Vor allem weil heutzutage es äußerst beliebt erscheint dem doofen Expartner eine Borderlinestörung anzurichten... Am besten noch eine NPS hinterherschieben, egal ob entsprechendes Fachpersonal je dem diagnostiziert hat 😉

Ja das geht damit oft einher.
Doch es gibt viele verschiedene Formen von Borderline sowie Ausprägungen. Zum Beispiel auch Stille Borderliner oder auch quiet Borderline usw.

Und Stigmatisierungen gehen ja mit vielen Krankheitsbildern einher.
Depressive strengen sich nur nicht genug an.
Borderliner machen dir das Leben zur Hölle usw.

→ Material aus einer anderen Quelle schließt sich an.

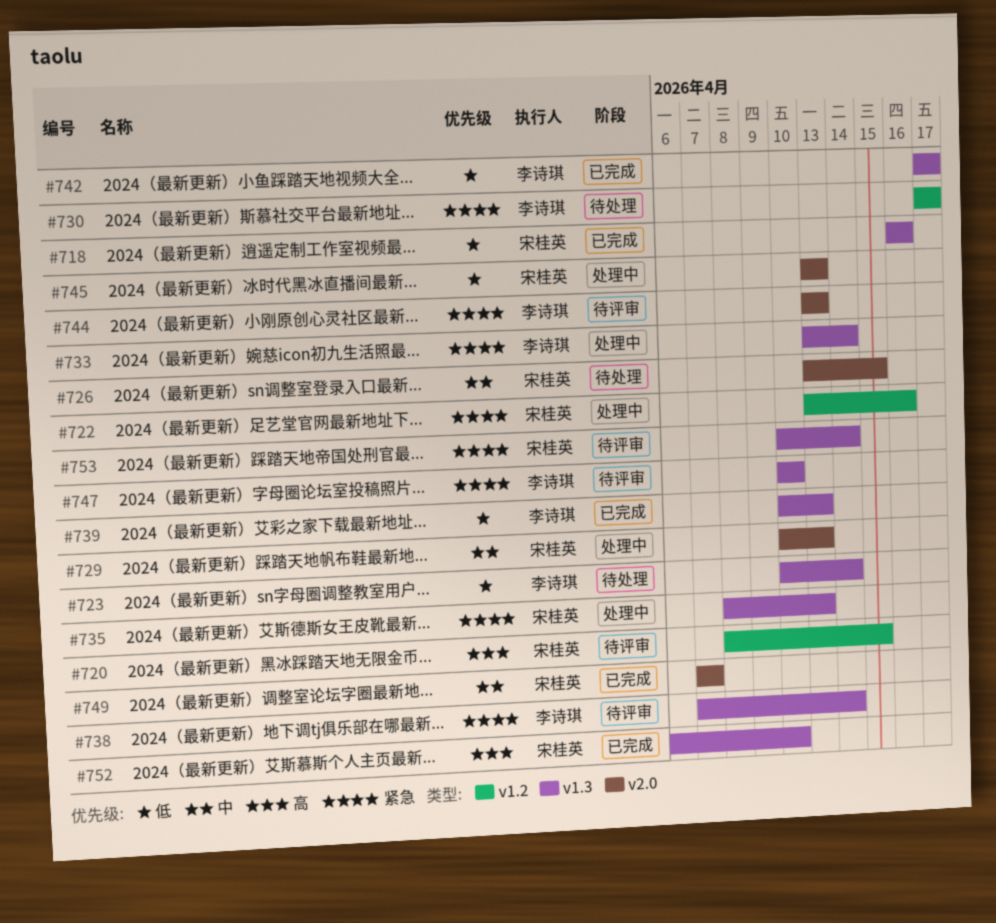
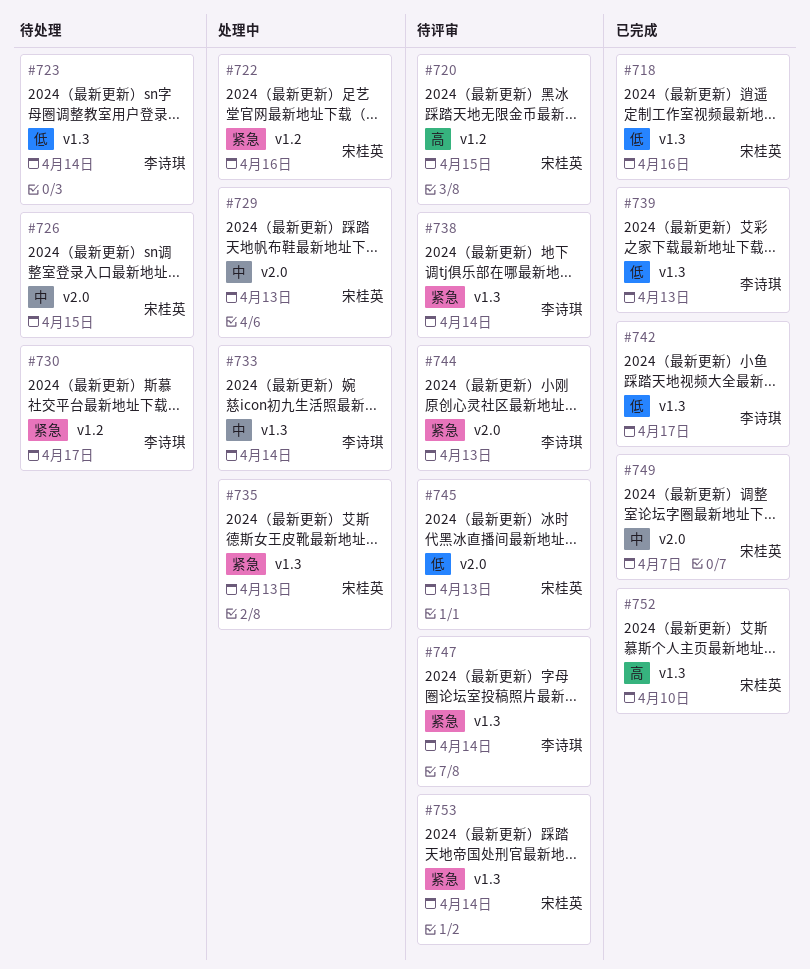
#733, priority: 紧急 -> 中
#745, status: 处理中 -> 待评审
#747, due: Apr 10 -> Apr 14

Ja, heutzutage wird schnell mal mit Diagnosen um sich geworfen, weil man es durch Google Recherche als passend empfindet. Doch so funktioniert Diagnostik nicht.
 
In meinem Beispiel ging es um einen Borderline Betroffenen, der speziell in einem Forum wo es um Therapieformen und psychische Erkrankungen geht schrieb.
Wenn in solch einem Forum, das sich vorrangig mit solchen Themen, psychischen Themen, befasst die Laienhilfe so stattfindet, dass Hilfesuchende dann Stigmatisierung ausgesetzt sind, nein, diese Laienhilfe betrachte ich als Beobachter nicht als hilfreich.
Und ja, das auch unter professionellen Aspekten.

Da geht es dann mehr darum seinen persönlichen Frust an einem Menschen auszulassen, der nichts damit zu tun hat oder dafür kann. Im schlichten Zusammenschluss der Gruppe.

Insofern ist mein Beispiel ein anderes als das von dir benannte.

Ja, damit wird gerne mal um sich geworfen. Aber so funktioniert Diagnostik nicht. Dasselbe gilt für die Abdichtung von Hochsensibilität. Das ist ja heutzutage auch so ein Trend geworden.
Man kann Vermutungen anstellen, sollte es als Laie aber dann auch dabei belassen.

Wenn du von Anschuldigungensprichst, dann nenne doch ein konkretes Beispiel.

Ich klinke mich aus dem Thread aus, weil ich hier die Diskussionskultur nicht so berauschend finde. Wenn man von Gruppenbildung schreibt in einem Forum, muss man doch davon ausgehen, dass du dich auf dieses beziehst. Deine anderen Ausführungen werde ich nicht kommentieren. Du schreibst mir zu besserwisserisch.